His hands-off approach to asset bubbles has been challenged by some Fed district-bank presidents, such as Janet Yellen. Former Fed Vice-Chairman Alan Blinder and Stanford University professor John Taylor are among the economists who say Greenspan also left interest rates too low for too long earlier this decade, encouraging the easy credit that fostered the housing bubble.

Speaking a week before the first anniversary of the collapse of Lehman Brothers Holdings Inc., he said that event had led to a “massive contraction” in trade financing and surge in inventories. He predicted some exotic financial instruments, such as collateralized debt obligations, won’t return even after the crisis passes.

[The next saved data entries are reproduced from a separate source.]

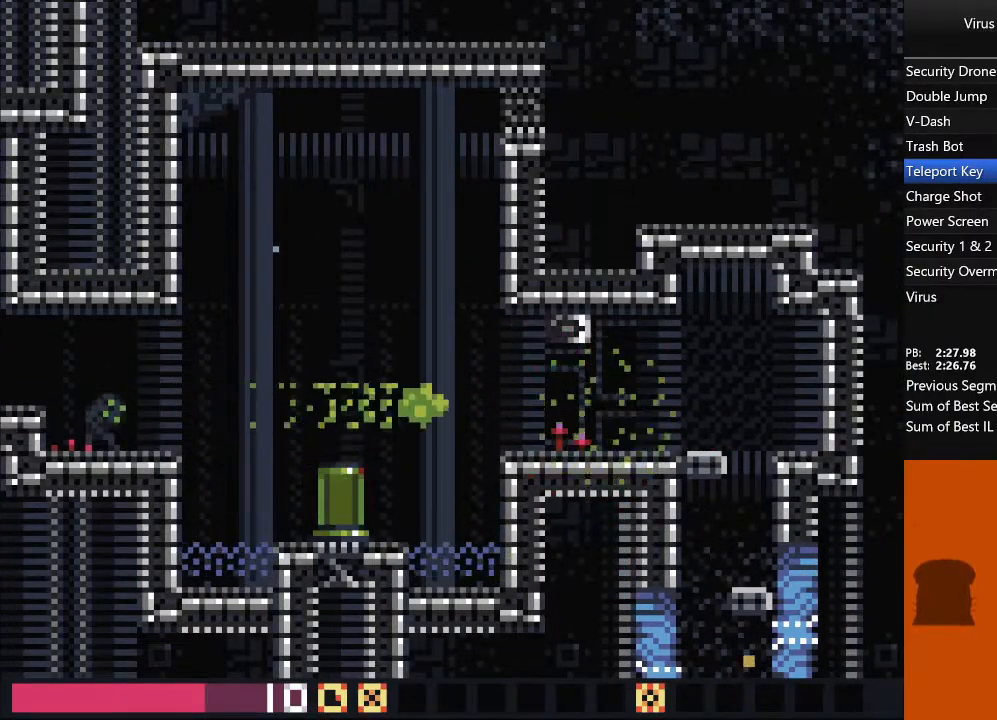
{"dt_ms": 500, "buttons": ["DPAD_LEFT"], "events": [[50, "DPAD_RIGHT", "up"], [67, "DPAD_LEFT", "down"]]}
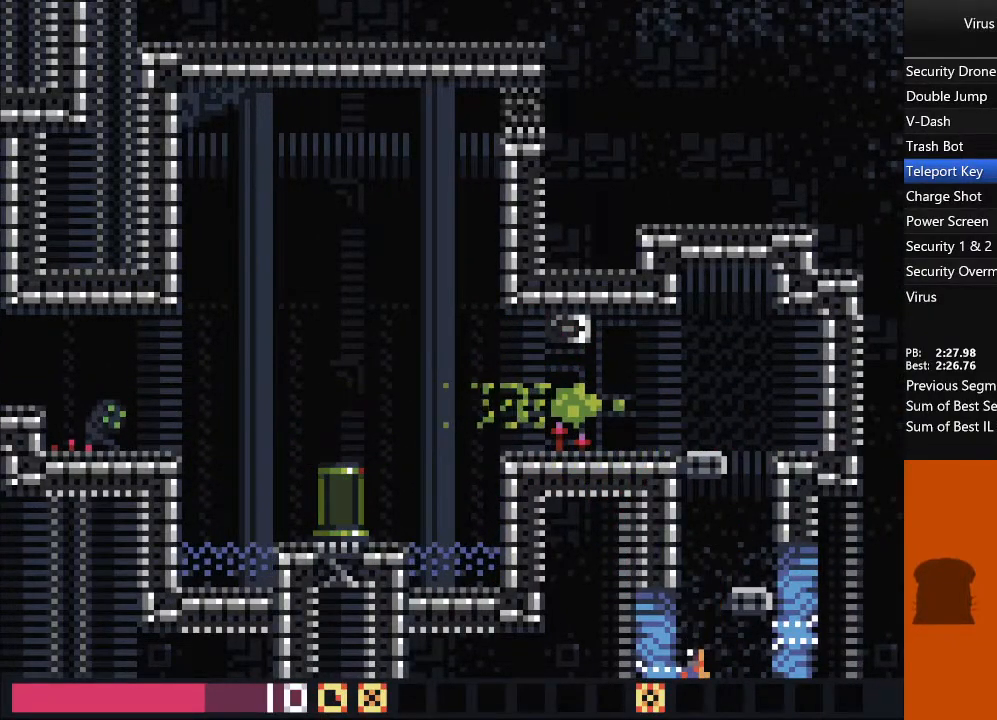
{"dt_ms": 500, "buttons": ["DPAD_RIGHT"], "events": [[150, "DPAD_LEFT", "up"], [167, "DPAD_RIGHT", "down"]]}
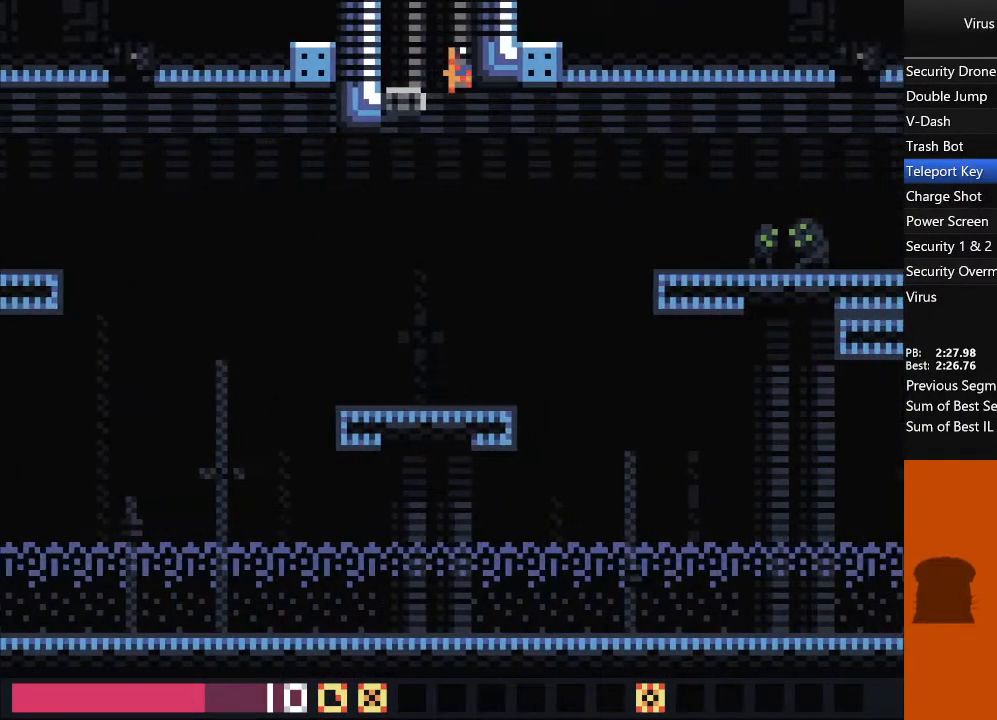
{"dt_ms": 500, "buttons": ["DPAD_LEFT"], "events": [[33, "DPAD_RIGHT", "up"], [67, "DPAD_LEFT", "down"]]}
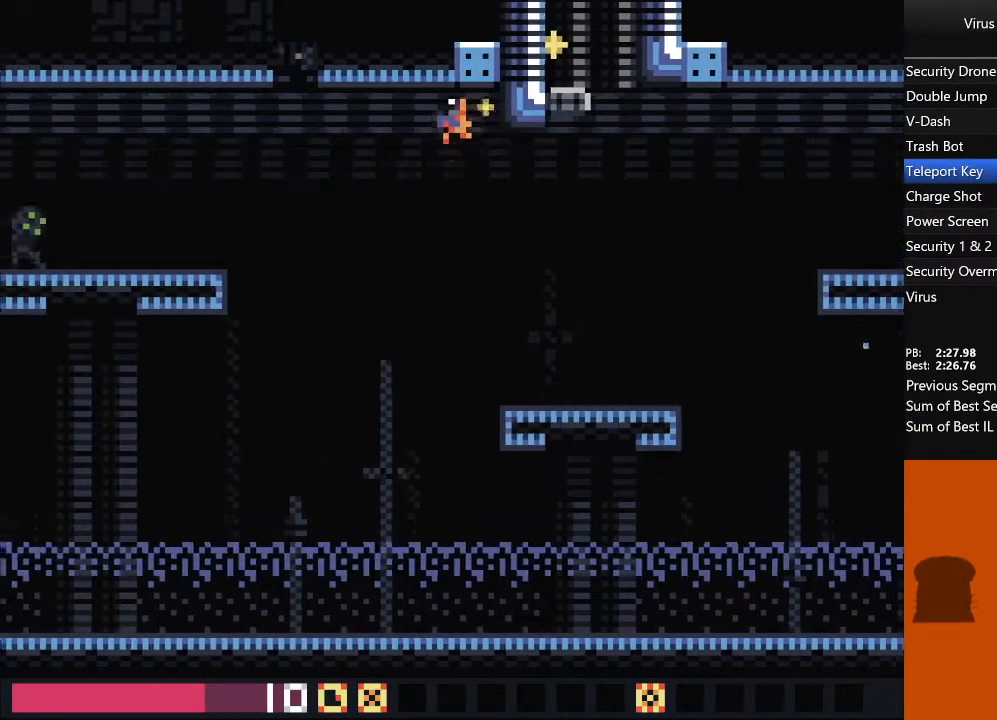
{"dt_ms": 500, "buttons": ["DPAD_LEFT"], "events": []}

He predicted that China will witness a “diffusion of power” and that global demand for oil won’t be “radically changed.” In the U.S., the phenomenon of mortgages exceeding the value of homes appears to be peaking, he said.

The former Fed chairman has returned to his role as a private economic forecaster, speaking at conferences and to groups of bankers and investors, while consulting for clients such as Deutsche Bank AG.

Source

September 7, 2009

Xstrata tells bankers to study fresh Lonmin bid: report

Filed under: economics — Tags: , , — Professor @ 12:21 am

Xstrata has asked its bankers to study the viability of a new 3 billion pounds ($4.90 billion) bid for platinum producer Lonmin, according to the Observer newspaper.

The report, which did not cite any sources, said that the mining giant, which has been restricted from making a new bid lower than the 3,300 pence it proposed for 12 months because of takeover rules, would move for Lonmin again next month after instructing JP Morgan and Deutsche Bank to conduct a feasibility study ahead of a possible bid.

Xstrata bought a 24.9 percent stake in Lonmin last year cash advance to savings account.

Lonmin’s shares rose last week on speculation that a bid was imminent.

However, analysts at Liberum Capital said they thought Xstrata was unlikely to move for Lonmin because a cash purchase of a 75 percent stake would take its net debt to around $16.8 billion or 50 percent gearing.

Xstrata declined to comment when contacted by Reuters.